WATCH: US bishop launches prayer campaign for Archbishop Sheen’s beatification to move forward
PEORIA, Illinois, December 11, 2019 (LifeSiteNews) -- A U.S. bishop is asking faithful Catholics to join him in a nine-day prayer campaign beginning Dec. 12 “to petition God unceasingly” that the beatification of Archbishop Fulton Sheen will move forward after it was postponed by the Vatican last week.
Standing in front of the tomb of the famed televangelist and venerable servant of God, Bishop Daniel Jenky of Peoria, Illinois explained how “deeply saddened we all are about the postponement of the beatification of Fulton sheen.”
“But, in these turbulent times, when our faith is being tested — which even Fulton Sheen prophesized — we need to remain faithful to prayer, like Archbishop Sheen. We are confident in the power of prayer. Let us petition God unceasingly to remove all obstacles for the beatification of Fulton Sheen,” he said.
“So please, join me beginning on December 12th, the feast day of Our Lady of Guadalupe, so that under her Immaculate mantle we begin a special nine-day novena asking God to please raise up Fulton Sheen and pour out his blessings on his cause for the beatification and canonization,” Bishop Jenky added.
The prayers for each day of the novena can be found on CelebrateSheen.com, which is administered by the Peoria diocese. Dec. 12 is also the 40th anniversary of Sheen's death.
While the Catholic evangelist and media personality was to be beatified on Dec. 21 in Peoria, the Vatican announced last week that the ceremony was to be postponed. It was later revealed that the delaying of the beatification was triggered by Rochester, New York Bishop Salvatore Matano as a precautionary measure while that diocese sorted through more than 70 recently filed sex-abuse lawsuits.
Sheen was Bishop of Rochester from 1966 to 1969. A probe by Church authorities, who also revealed their results to civil authorities, found no allegations of abuse or cover-up on Sheen’s part.
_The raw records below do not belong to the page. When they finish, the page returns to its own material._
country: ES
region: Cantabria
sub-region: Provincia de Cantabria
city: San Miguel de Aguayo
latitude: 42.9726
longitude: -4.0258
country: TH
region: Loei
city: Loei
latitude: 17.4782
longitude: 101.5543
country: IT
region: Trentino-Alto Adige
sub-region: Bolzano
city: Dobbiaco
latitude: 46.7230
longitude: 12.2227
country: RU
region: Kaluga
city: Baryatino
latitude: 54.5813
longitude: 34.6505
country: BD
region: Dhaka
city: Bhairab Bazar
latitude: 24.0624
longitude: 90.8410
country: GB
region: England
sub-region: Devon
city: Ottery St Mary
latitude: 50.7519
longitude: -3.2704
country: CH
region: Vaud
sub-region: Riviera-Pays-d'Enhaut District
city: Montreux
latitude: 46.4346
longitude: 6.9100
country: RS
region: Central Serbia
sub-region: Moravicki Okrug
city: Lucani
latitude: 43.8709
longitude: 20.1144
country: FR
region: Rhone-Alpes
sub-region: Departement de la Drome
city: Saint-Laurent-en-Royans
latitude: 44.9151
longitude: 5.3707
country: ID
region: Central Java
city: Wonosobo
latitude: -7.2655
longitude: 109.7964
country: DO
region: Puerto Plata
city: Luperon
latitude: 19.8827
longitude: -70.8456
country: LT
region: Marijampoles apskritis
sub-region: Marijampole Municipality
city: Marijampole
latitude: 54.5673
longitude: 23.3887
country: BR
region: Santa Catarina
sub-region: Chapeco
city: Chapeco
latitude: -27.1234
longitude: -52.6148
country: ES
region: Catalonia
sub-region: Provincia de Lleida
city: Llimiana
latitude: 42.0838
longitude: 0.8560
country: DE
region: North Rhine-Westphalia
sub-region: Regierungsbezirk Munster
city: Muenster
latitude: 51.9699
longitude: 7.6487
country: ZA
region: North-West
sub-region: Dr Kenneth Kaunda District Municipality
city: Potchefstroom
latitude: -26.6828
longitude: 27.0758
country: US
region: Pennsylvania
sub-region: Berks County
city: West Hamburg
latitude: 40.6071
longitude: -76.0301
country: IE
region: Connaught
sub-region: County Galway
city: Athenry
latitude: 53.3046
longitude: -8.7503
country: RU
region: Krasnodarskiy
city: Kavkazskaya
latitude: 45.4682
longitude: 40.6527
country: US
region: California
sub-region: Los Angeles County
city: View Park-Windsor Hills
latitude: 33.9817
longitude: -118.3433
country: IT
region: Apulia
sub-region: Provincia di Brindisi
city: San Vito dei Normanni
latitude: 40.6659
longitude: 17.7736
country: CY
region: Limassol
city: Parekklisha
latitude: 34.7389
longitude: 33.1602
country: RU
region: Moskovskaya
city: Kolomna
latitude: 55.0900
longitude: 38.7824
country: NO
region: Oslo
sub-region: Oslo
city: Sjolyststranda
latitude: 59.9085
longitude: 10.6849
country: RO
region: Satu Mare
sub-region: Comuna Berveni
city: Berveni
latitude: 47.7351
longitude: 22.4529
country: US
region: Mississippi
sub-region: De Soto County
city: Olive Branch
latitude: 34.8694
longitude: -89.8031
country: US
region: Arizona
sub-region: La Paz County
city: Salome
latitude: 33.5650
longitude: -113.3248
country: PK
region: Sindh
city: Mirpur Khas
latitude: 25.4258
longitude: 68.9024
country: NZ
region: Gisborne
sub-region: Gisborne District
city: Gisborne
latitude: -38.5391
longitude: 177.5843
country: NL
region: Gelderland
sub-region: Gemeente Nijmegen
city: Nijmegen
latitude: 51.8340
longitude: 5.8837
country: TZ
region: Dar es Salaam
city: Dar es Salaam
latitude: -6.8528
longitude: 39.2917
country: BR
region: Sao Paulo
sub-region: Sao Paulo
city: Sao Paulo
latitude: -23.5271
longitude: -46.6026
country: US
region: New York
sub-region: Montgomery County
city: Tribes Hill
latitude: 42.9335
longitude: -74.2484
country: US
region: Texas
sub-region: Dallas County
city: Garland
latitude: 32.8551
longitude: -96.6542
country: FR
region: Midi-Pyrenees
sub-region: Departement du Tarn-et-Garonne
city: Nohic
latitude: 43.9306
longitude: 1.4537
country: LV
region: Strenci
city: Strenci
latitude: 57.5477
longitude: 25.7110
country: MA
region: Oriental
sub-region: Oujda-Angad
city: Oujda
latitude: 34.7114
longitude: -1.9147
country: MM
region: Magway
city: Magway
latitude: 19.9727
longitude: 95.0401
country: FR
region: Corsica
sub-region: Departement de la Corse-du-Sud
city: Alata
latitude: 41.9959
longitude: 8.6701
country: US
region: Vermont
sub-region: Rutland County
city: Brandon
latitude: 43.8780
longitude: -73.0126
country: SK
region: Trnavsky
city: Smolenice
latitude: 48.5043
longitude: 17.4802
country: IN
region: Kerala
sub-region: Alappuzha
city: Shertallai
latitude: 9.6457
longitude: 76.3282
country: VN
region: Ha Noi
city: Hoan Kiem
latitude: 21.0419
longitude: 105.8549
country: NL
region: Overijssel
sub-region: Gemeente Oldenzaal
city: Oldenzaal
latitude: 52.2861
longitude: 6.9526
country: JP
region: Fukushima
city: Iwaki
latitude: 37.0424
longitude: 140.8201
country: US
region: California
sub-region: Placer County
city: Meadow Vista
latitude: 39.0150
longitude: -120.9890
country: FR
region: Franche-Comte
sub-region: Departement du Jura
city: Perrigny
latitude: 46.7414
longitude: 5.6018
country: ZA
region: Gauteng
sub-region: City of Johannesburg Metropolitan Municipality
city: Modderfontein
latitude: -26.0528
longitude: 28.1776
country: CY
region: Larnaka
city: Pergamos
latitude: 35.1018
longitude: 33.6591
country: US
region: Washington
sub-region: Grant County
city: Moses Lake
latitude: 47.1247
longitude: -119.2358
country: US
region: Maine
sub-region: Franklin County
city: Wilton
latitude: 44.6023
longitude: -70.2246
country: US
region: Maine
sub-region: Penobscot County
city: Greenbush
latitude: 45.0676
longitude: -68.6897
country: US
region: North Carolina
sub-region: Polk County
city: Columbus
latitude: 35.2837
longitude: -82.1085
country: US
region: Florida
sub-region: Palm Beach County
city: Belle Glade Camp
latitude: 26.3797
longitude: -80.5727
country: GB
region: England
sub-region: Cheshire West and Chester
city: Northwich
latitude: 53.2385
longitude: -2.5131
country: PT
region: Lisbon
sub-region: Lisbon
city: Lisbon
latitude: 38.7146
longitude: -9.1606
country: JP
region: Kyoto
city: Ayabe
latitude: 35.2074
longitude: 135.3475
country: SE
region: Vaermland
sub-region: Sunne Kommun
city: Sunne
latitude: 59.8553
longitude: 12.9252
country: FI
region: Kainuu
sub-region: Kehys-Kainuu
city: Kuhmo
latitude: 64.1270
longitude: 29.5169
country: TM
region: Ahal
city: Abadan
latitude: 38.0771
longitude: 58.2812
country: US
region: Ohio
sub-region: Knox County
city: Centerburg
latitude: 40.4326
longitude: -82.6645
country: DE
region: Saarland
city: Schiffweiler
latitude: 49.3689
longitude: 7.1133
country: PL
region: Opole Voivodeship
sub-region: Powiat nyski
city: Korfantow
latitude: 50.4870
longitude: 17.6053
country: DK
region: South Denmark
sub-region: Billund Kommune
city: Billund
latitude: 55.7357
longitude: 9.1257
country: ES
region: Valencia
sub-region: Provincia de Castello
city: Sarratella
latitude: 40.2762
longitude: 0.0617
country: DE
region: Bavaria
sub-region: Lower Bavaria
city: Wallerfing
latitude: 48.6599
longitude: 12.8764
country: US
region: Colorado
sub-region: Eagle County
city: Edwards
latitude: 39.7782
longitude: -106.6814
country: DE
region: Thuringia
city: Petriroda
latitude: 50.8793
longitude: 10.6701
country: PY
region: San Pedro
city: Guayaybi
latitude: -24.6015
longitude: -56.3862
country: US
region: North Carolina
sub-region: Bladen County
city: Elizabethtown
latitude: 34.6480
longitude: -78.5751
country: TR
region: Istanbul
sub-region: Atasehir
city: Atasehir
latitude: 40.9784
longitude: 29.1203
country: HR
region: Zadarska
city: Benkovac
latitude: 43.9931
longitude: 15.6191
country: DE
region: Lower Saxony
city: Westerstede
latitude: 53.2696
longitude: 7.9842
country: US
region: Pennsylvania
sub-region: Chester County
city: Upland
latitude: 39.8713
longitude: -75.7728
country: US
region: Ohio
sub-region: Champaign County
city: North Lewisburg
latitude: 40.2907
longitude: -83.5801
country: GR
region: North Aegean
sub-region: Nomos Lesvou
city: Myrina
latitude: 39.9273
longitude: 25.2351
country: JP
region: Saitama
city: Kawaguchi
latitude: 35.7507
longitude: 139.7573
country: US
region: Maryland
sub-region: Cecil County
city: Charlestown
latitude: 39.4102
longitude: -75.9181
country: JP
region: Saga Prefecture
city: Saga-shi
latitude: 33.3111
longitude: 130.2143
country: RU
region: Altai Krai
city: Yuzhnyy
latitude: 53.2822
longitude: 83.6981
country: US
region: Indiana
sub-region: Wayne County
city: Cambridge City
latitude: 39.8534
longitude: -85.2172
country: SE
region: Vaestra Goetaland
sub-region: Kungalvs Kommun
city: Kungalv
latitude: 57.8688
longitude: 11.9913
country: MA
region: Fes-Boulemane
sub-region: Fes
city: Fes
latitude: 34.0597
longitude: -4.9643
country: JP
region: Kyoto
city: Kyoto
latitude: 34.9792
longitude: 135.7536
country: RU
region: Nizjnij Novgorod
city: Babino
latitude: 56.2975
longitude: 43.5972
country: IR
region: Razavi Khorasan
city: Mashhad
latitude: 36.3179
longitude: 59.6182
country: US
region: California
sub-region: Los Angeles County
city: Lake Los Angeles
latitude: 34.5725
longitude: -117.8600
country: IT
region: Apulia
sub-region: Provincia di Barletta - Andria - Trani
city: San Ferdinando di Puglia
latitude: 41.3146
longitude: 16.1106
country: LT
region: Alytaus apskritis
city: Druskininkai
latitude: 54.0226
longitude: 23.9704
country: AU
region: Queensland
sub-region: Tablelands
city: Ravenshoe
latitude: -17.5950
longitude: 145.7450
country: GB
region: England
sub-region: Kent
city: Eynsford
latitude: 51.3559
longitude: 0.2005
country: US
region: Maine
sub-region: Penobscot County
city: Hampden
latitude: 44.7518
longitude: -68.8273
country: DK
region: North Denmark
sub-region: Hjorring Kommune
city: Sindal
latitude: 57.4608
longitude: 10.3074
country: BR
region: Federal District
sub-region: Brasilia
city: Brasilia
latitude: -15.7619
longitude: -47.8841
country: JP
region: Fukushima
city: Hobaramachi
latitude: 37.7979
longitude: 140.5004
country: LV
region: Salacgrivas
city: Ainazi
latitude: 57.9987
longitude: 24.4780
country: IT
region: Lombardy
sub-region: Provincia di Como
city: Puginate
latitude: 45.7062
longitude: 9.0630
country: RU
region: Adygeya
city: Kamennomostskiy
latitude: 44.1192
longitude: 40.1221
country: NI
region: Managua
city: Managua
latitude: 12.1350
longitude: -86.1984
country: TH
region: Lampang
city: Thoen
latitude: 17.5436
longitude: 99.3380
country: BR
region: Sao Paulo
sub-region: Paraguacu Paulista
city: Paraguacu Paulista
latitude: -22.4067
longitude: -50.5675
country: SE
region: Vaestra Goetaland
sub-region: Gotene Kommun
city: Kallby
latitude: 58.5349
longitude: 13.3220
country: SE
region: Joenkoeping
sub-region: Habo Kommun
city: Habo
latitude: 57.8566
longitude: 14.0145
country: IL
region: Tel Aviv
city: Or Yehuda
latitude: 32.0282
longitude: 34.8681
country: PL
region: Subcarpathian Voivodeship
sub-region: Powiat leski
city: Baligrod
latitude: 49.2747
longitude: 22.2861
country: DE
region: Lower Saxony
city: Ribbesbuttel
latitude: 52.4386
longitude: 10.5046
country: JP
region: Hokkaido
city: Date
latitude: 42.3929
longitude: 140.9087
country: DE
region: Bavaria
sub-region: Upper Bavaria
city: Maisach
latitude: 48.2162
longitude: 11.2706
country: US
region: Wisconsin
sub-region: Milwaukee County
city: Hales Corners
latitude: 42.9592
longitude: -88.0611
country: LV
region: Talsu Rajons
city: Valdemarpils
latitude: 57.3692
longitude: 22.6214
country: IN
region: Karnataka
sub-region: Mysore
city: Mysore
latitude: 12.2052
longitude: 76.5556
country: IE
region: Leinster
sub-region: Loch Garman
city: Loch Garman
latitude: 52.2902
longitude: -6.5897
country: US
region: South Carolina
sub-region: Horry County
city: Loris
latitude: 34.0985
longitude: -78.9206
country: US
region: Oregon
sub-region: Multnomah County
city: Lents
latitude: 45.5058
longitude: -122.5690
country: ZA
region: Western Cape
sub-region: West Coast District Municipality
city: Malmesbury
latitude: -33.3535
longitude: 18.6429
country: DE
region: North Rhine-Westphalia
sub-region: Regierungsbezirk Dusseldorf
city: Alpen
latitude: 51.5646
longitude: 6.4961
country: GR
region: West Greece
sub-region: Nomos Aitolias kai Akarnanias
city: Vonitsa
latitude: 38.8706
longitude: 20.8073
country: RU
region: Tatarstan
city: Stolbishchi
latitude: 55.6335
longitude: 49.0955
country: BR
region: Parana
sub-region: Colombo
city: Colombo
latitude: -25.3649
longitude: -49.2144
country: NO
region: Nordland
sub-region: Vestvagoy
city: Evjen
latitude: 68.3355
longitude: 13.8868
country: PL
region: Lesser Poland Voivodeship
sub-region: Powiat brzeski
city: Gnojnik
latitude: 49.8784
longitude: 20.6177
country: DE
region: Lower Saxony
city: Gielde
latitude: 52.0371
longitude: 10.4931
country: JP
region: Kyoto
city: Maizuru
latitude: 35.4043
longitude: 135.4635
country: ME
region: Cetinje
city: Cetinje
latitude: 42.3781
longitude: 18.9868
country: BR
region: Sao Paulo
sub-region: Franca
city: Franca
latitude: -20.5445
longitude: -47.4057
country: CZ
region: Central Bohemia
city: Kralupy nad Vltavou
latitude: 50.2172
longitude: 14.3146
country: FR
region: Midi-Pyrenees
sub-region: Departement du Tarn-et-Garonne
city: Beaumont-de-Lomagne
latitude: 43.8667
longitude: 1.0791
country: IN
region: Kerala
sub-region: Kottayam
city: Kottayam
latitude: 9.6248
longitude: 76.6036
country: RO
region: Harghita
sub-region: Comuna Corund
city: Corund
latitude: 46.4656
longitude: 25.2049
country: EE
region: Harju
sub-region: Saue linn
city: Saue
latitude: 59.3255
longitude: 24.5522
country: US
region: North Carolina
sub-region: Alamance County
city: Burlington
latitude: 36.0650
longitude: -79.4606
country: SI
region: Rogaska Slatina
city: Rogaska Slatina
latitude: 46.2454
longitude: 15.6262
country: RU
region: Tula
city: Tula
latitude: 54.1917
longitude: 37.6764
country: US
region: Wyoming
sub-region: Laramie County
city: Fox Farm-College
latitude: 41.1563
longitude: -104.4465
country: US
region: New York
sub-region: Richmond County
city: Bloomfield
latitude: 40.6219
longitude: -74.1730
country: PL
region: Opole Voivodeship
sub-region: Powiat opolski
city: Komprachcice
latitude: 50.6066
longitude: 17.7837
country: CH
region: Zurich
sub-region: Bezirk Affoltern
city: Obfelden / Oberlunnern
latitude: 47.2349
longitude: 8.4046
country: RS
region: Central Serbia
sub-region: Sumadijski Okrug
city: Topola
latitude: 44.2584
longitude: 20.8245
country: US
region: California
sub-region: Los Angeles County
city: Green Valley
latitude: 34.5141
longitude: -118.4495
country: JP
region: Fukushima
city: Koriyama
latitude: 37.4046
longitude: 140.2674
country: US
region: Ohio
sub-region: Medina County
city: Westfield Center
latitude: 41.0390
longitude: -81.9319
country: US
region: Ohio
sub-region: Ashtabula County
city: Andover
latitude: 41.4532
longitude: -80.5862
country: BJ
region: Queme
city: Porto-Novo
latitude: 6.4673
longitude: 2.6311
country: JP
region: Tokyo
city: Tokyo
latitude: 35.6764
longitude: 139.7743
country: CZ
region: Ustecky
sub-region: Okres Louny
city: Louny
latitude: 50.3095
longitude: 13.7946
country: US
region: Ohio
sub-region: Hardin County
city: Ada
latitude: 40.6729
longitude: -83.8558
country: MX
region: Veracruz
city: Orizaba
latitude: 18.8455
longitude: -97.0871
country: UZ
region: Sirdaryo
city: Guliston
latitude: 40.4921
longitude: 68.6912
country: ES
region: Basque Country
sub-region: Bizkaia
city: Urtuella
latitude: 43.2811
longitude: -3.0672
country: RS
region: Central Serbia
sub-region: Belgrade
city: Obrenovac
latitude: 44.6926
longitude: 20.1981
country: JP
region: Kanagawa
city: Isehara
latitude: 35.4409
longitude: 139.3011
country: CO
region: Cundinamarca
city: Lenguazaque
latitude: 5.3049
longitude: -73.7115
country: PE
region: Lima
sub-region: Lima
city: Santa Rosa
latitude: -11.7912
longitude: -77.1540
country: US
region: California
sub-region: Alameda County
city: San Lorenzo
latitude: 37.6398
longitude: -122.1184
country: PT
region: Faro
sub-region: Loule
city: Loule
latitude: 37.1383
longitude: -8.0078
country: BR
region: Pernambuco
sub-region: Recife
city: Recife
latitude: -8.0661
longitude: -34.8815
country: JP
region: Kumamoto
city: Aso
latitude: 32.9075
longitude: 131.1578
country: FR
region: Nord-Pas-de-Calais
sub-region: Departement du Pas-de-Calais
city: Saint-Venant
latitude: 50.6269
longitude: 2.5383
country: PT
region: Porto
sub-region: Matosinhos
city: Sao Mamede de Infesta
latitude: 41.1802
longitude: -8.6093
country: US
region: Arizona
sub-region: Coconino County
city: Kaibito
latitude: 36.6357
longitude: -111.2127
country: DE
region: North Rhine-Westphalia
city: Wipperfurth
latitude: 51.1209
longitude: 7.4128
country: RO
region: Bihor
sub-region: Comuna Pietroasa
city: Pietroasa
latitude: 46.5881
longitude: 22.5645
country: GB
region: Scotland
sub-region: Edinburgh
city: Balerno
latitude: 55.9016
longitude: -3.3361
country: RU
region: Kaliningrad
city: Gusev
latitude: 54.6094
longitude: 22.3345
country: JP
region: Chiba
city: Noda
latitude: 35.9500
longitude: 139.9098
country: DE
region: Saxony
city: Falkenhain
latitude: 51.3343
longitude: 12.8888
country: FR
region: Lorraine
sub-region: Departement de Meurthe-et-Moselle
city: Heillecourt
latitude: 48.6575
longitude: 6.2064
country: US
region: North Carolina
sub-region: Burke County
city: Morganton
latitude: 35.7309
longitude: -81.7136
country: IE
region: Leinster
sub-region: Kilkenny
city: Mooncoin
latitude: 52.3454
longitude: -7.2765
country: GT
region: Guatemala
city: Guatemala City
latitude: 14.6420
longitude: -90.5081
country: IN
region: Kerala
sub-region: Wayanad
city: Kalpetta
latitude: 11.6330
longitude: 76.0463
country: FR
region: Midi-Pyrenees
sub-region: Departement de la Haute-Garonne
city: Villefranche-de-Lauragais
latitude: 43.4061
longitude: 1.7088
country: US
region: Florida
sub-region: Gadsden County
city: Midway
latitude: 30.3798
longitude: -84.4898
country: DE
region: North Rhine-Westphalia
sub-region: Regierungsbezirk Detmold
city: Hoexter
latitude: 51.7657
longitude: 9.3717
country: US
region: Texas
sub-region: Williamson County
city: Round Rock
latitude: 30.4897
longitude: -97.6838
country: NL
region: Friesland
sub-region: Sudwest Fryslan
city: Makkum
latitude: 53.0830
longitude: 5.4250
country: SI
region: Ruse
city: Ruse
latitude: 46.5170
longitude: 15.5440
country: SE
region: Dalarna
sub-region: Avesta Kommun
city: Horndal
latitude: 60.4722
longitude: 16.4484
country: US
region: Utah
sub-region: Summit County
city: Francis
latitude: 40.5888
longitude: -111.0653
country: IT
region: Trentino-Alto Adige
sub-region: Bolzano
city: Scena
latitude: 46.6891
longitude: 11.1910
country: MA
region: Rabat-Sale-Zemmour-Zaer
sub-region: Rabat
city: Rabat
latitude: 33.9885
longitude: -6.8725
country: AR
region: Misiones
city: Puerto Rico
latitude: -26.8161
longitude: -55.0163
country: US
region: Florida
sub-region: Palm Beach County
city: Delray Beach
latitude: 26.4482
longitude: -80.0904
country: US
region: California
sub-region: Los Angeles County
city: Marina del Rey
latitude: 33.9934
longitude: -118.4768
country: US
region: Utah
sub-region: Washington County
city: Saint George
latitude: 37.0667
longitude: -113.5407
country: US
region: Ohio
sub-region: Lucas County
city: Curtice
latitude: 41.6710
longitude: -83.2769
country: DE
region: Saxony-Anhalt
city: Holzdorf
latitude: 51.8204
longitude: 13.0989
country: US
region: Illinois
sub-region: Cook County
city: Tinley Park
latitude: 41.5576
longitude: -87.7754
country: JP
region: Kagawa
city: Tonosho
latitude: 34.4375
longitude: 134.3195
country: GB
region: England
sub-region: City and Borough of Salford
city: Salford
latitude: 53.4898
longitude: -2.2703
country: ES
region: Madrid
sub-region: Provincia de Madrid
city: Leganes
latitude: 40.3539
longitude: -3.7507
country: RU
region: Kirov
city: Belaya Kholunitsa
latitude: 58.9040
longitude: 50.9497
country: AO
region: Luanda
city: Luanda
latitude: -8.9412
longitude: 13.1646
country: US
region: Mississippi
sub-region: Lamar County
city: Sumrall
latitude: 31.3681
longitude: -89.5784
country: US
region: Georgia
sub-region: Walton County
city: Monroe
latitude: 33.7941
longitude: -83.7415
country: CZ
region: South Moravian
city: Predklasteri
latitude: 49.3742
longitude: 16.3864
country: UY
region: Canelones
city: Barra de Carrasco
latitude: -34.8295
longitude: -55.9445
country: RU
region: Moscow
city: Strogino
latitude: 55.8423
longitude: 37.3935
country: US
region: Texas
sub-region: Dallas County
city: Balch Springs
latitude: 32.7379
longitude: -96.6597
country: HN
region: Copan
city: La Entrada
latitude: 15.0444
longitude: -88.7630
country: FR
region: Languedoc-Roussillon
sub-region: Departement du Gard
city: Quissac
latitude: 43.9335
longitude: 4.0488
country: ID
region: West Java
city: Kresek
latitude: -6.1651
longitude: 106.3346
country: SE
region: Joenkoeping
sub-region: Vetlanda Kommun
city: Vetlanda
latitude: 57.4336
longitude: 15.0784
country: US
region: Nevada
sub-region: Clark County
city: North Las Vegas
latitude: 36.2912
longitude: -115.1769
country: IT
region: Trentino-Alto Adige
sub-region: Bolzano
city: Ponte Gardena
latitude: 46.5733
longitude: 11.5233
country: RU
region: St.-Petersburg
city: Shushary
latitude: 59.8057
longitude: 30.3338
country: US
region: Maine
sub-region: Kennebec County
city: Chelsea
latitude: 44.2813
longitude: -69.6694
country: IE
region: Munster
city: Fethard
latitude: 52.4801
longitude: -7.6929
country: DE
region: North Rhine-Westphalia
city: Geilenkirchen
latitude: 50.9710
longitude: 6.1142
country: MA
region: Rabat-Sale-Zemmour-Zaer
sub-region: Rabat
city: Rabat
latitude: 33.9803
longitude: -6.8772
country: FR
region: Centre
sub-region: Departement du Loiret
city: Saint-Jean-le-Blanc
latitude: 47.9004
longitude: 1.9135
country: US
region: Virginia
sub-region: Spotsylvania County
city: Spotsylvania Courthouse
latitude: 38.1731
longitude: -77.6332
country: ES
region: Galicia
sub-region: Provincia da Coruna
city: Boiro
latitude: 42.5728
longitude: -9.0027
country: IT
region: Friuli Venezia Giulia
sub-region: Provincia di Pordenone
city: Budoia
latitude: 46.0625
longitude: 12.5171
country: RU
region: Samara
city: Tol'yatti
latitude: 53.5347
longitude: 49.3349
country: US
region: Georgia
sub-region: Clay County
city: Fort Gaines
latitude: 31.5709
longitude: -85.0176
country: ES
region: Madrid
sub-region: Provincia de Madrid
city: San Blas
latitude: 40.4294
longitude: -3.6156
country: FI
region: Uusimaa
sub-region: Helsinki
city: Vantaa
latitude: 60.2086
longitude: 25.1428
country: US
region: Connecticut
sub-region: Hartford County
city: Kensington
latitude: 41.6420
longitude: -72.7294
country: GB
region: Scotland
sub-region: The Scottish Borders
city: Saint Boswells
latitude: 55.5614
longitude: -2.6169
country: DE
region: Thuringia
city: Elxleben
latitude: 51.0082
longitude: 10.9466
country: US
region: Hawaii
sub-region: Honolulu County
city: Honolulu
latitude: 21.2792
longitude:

However, in its Dec. 5 statement, the Rochester diocese cited concerns about advancing Sheen’s beatification “without a further review of his role in priests’ assignments.” While acknowledging that it had done its “due diligence in this matter,” the statement said that the beatification process needs “further study and deliberation.”
Monsignor James Kruse, who has been described as a “key cog in Peoria Diocese’s sainthood campaign for Sheen,” described the move as “sabotage.” The Peoria diocese has declared that Sheen’s life has been thoroughly examined, and that he “did nothing wrong.”
The disposition of Sheen’s mortal remains was a source of contention between the Archdiocese of New York and the Diocese of Peoria. After litigation in civil court, the Peoria diocese prevailed this year and Sheen’s body was taken to the diocesan cathedral to be buried in a vault.
Sheen was an effective apologist for Catholic teachings and common sense who had the most popular program on American television in the 1950s and early ‘60s. He died in 1979 after being sidelined from his television program and sent by Cardinal Francis Spellman in 1962 to head the Rochester diocese. Sheen is now known as the Venerable Servant of God and, if beatified, would become known as Blessed.